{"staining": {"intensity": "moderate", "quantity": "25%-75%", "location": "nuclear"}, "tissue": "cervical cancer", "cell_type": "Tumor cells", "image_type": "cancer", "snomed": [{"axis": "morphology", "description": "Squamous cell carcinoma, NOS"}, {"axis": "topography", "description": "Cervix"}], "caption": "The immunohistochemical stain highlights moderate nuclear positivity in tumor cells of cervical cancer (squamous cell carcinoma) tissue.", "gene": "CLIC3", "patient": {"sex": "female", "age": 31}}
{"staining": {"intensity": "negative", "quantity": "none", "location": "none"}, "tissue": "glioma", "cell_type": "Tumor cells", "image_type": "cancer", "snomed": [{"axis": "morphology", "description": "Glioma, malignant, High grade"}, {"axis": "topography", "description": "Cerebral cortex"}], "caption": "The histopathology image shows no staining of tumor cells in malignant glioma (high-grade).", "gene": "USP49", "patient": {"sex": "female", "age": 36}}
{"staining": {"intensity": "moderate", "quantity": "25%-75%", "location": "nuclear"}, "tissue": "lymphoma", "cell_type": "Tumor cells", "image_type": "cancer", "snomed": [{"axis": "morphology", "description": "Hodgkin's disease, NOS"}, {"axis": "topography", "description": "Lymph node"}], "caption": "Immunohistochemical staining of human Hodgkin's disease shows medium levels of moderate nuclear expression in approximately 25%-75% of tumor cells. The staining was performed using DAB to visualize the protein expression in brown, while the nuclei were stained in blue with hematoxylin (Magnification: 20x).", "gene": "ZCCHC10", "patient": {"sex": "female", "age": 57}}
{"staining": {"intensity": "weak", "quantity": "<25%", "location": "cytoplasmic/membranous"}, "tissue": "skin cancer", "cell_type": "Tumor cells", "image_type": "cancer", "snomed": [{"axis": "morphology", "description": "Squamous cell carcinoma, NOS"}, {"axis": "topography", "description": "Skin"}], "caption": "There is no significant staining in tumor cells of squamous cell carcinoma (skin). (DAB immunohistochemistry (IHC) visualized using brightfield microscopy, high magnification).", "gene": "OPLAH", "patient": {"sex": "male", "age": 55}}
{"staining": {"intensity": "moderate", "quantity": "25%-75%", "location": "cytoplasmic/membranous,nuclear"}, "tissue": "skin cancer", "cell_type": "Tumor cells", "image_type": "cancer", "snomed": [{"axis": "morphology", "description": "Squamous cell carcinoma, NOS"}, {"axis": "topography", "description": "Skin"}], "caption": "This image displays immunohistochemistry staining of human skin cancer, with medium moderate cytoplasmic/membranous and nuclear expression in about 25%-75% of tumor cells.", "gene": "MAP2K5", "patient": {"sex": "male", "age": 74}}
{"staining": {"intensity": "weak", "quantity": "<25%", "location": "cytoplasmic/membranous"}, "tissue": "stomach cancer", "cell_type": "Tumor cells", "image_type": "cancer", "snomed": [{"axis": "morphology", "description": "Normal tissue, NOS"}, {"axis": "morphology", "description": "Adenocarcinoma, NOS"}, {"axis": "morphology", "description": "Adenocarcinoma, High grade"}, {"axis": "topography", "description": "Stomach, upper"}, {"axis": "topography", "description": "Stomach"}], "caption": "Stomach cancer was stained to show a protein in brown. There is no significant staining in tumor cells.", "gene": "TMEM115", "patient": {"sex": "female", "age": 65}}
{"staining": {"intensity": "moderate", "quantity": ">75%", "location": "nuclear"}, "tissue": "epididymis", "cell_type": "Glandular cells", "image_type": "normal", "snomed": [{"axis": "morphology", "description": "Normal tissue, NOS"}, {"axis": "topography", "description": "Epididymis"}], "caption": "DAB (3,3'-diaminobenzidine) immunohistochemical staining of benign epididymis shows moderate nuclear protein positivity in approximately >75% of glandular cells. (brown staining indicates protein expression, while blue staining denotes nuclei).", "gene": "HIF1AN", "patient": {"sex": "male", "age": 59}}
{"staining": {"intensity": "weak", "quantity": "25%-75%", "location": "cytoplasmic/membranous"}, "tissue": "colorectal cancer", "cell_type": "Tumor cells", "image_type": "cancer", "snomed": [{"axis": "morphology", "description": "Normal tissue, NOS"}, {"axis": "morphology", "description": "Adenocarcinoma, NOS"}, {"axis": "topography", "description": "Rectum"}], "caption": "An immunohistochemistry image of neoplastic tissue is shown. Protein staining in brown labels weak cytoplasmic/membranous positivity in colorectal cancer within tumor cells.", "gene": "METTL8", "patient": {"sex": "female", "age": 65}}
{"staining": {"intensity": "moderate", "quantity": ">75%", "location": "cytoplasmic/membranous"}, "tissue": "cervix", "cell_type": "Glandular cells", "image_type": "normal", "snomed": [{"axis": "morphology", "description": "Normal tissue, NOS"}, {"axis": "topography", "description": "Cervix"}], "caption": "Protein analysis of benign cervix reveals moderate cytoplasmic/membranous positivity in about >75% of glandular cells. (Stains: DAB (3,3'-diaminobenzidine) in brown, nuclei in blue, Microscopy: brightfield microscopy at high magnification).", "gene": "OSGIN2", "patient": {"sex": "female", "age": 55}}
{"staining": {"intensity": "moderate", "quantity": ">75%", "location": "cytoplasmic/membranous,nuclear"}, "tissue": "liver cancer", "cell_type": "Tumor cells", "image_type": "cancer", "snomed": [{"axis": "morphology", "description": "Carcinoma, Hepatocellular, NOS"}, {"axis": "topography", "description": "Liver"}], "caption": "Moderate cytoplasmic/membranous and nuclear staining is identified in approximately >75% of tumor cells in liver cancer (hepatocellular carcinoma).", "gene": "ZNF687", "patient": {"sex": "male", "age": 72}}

**WHAT THE EXERCISE ASKS**.
Among the records above, extract exactly the lines from the line with "of human Hodgkin's" to the line with "cells of squamous", both lines included, and leave out the rest.

**YOUR SOLUTION**.
{"staining": {"intensity": "moderate", "quantity": "25%-75%", "location": "nuclear"}, "tissue": "lymphoma", "cell_type": "Tumor cells", "image_type": "cancer", "snomed": [{"axis": "morphology", "description": "Hodgkin's disease, NOS"}, {"axis": "topography", "description": "Lymph node"}], "caption": "Immunohistochemical staining of human Hodgkin's disease shows medium levels of moderate nuclear expression in approximately 25%-75% of tumor cells. The staining was performed using DAB to visualize the protein expression in brown, while the nuclei were stained in blue with hematoxylin (Magnification: 20x).", "gene": "ZCCHC10", "patient": {"sex": "female", "age": 57}}
{"staining": {"intensity": "weak", "quantity": "<25%", "location": "cytoplasmic/membranous"}, "tissue": "skin cancer", "cell_type": "Tumor cells", "image_type": "cancer", "snomed": [{"axis": "morphology", "description": "Squamous cell carcinoma, NOS"}, {"axis": "topography", "description": "Skin"}], "caption": "There is no significant staining in tumor cells of squamous cell carcinoma (skin). (DAB immunohistochemistry (IHC) visualized using brightfield microscopy, high magnification).", "gene": "OPLAH", "patient": {"sex": "male", "age": 55}}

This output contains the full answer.